The Locksmith's House (formerly Willenhall Lock Museum) is a museum in Willenhall, England. The premises, on New Road, consist of a house and backyard workshops, typical of the many family run lock making businesses which once thrived in the town.

==Background==
The house itself was built in 1840, but the period interiors date to 1904, when the Hodson lock making family first lived there. Lock making skills are demonstrated by volunteers using original tools and equipment, such as the floor press and belt driven machinery.

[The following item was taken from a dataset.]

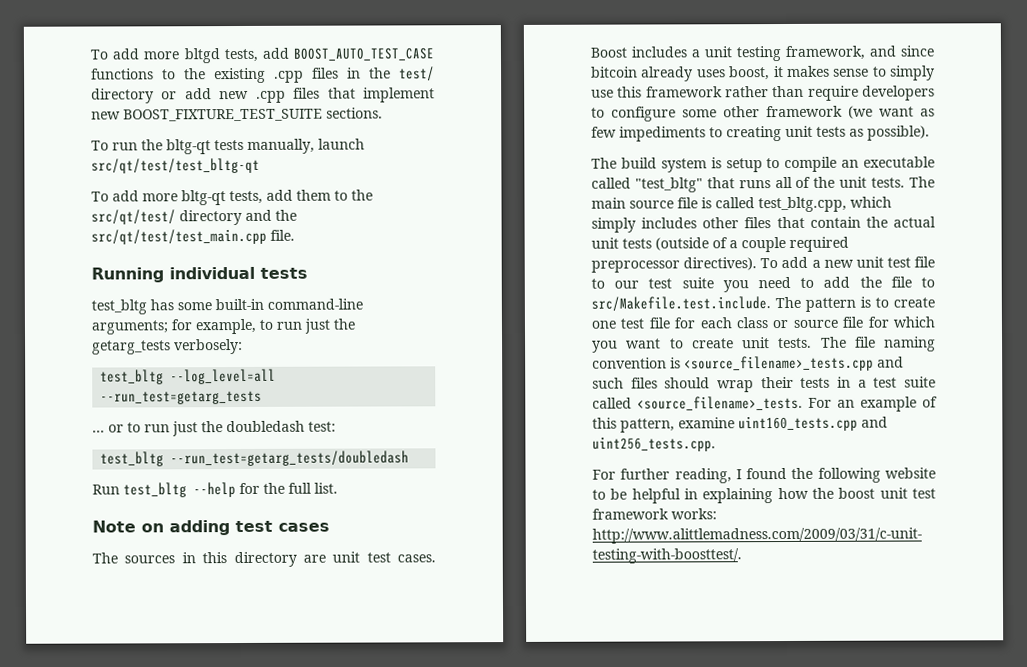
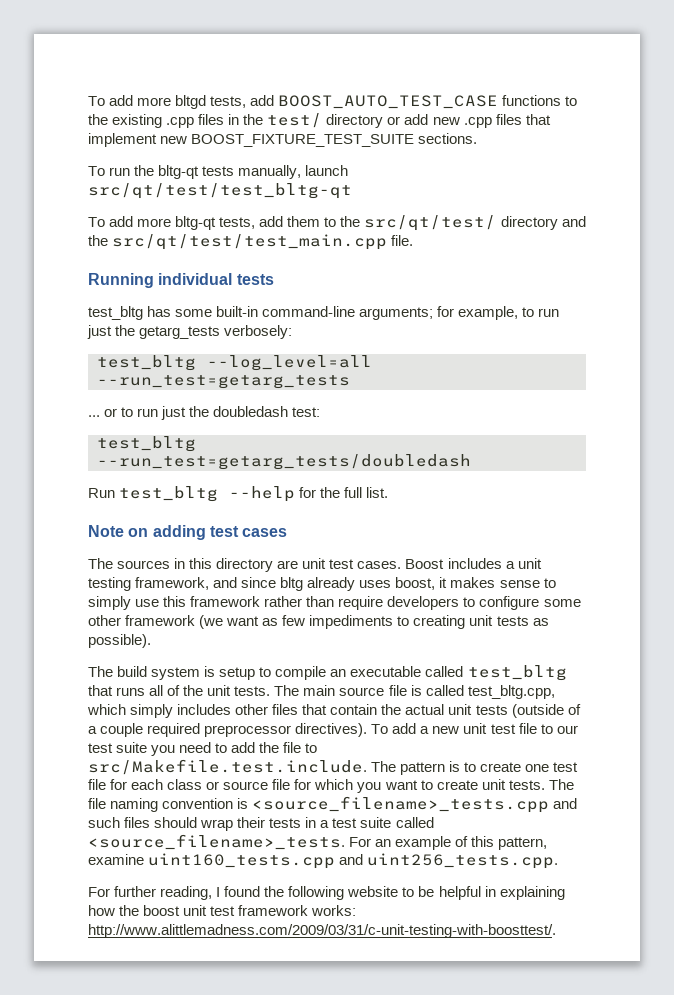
[591,66,638,78] bitcoin -> [280,577,304,591] bltg
[634,177,703,193] "test_bltg" -> [467,665,567,681] test_bltg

The Lock Museum was opened to the public in 1987. Since 2003, it has been owned and managed by the Black Country Living Museum.

==The buildings==
The house and its adjoining workshops and outbuildings were awarded Grade II listed status by English Heritage in 1984 and 1986. The listed structures include the two storey workshop on the East side of the yard plus the single storey workshop (originally a stamping shop) on the West side of the yard, directly adjoining the back of the house.

==Richard Hodson & Sons==
The business of Richard Hodson & Sons was established in 1792, according to the firm's letterhead. In 1893, it was taken on by John Hodson, who later passed it to his son Edgar. The Hodsons specialised in bar padlocks and also in lighter locks - these locks would have been used to secure cargo on a lighter. Lock parts were manufactured and assembled in the two storey workshop behind the house. Completed orders would have been brought into the yard and loaded into carts. From here they could have been sent all over the world, by rail or via the extensive Midlands canal network and on to coastal ports. Hodson locks were certainly exported to South America and beyond.

==The Drapers' Shop==
From the 1920s, the front room of the Locksmith's House was run as a drapers' shop by two of Edgar Hodson's sisters, Edith and Flora. The Hodson Shop operated until 1971, and the unsold stock forms a rich resource on working class costume, now in the care of Walsall Museum.

==The Lock Gallery==
There is a wide variety of locks and keys on display in the gallery, many of which were made in Willenhall.